Another book I read was "The Kitchen Front" and it is fiction, but based on true events in England during WWII. I had watched a series a year or so ago where two archeologists and a historian go to a farm that was operational during WWII and explain what England had to do to try and raise food since before the war, they imported so much. The premise of the story for the book was the rations and how 4 cooks vied in a contest using rations and what they could grow or forage in order to win the contest, but also provide recipes for other people in England. It was an interesting book and I really enjoyed reading it. Again, I feel so fortunate that I am not living under those conditions.
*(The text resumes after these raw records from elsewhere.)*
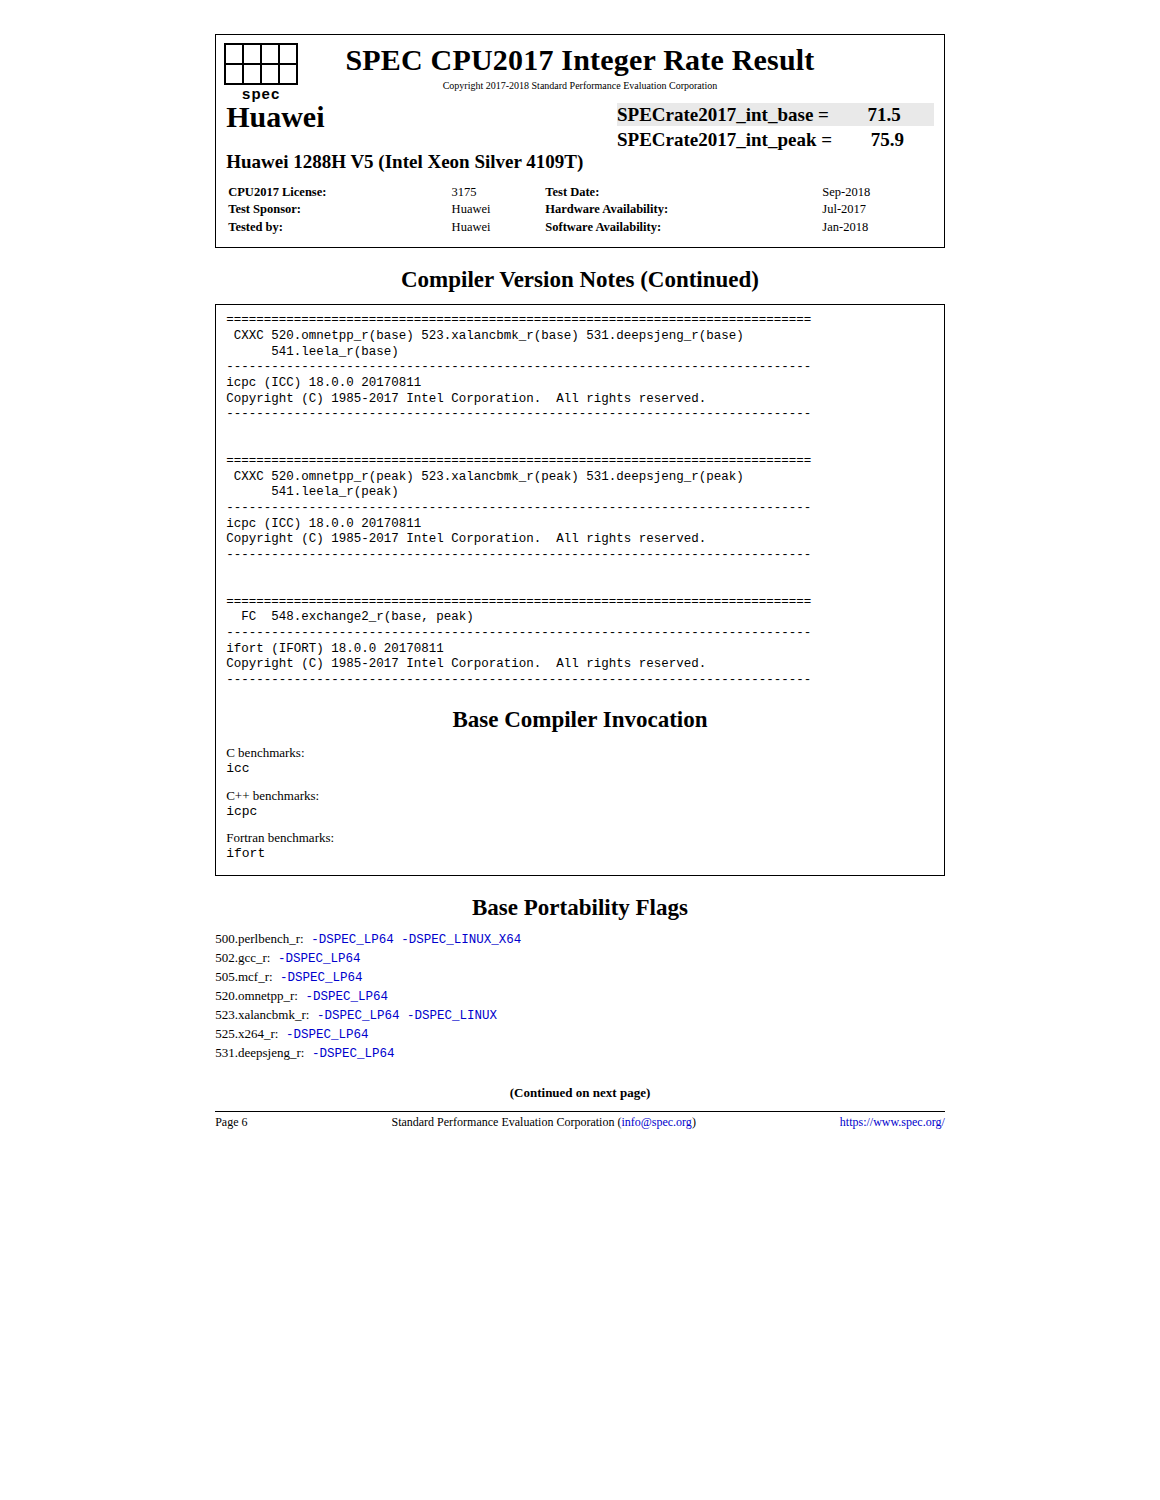spec
SPEC CPU2017 Integer Rate Result
Copyright 2017-2018 Standard Performance Evaluation Corporation
Huawei
Huawei 1288H V5 (Intel Xeon Silver 4109T)
SPECrate2017_int_base = 71.5
SPECrate2017_int_peak = 75.9
| CPU2017 License: | 3175 | Test Date: | Sep-2018 |
| Test Sponsor: | Huawei | Hardware Availability: | Jul-2017 |
| Tested by: | Huawei | Software Availability: | Jan-2018 |
Compiler Version Notes (Continued)
==============================================================================
 CXXC 520.omnetpp_r(base) 523.xalancbmk_r(base) 531.deepsjeng_r(base)
      541.leela_r(base)
------------------------------------------------------------------------------
icpc (ICC) 18.0.0 20170811
Copyright (C) 1985-2017 Intel Corporation.  All rights reserved.
------------------------------------------------------------------------------


==============================================================================
 CXXC 520.omnetpp_r(peak) 523.xalancbmk_r(peak) 531.deepsjeng_r(peak)
      541.leela_r(peak)
------------------------------------------------------------------------------
icpc (ICC) 18.0.0 20170811
Copyright (C) 1985-2017 Intel Corporation.  All rights reserved.
------------------------------------------------------------------------------


==============================================================================
  FC  548.exchange2_r(base, peak)
------------------------------------------------------------------------------
ifort (IFORT) 18.0.0 20170811
Copyright (C) 1985-2017 Intel Corporation.  All rights reserved.
------------------------------------------------------------------------------
Base Compiler Invocation
C benchmarks:
icc
C++ benchmarks:
icpc
Fortran benchmarks:
ifort
Base Portability Flags
500.perlbench_r: -DSPEC_LP64 -DSPEC_LINUX_X64
502.gcc_r: -DSPEC_LP64
505.mcf_r: -DSPEC_LP64
520.omnetpp_r: -DSPEC_LP64
523.xalancbmk_r: -DSPEC_LP64 -DSPEC_LINUX
525.x264_r: -DSPEC_LP64
531.deepsjeng_r: -DSPEC_LP64
(Continued on next page)
Page 6
Standard Performance Evaluation Corporation (info@spec.org)
https://www.spec.org/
A friend of mine was teasing me that I was trying to get in the mindset since some of the farmers interviewed around here are predicting food shortages this fall. I don't know if I am or not. I hope we don't have food shortages, but ever since the Pandemic, who knows what can happen. I never would have thought we would have had all the problems that came about with Covid.
We had the first of our homegrown tomatoes. Mostly cherry ones, but one larger one and another one is almost ready. I've been using herbs and we've had two purple bell peppers as well as some green onions. I am frustrated because I have planted lettuce 3 times and it has not even tried to come up. DH had some problems with carrots. Some came up and others did not. I'm wondering if the quality of seed might be a factor; they were not cheap seeds so who knows. I may be writing the company to complain. It won't give us lettuce or carrots, but maybe they had an issue and can resolve it.
Anyway, going back to the books I've read, although many may think we have hard times, I'm thankful our times are not as difficult as during the Depression or Dust Bowl or World War II.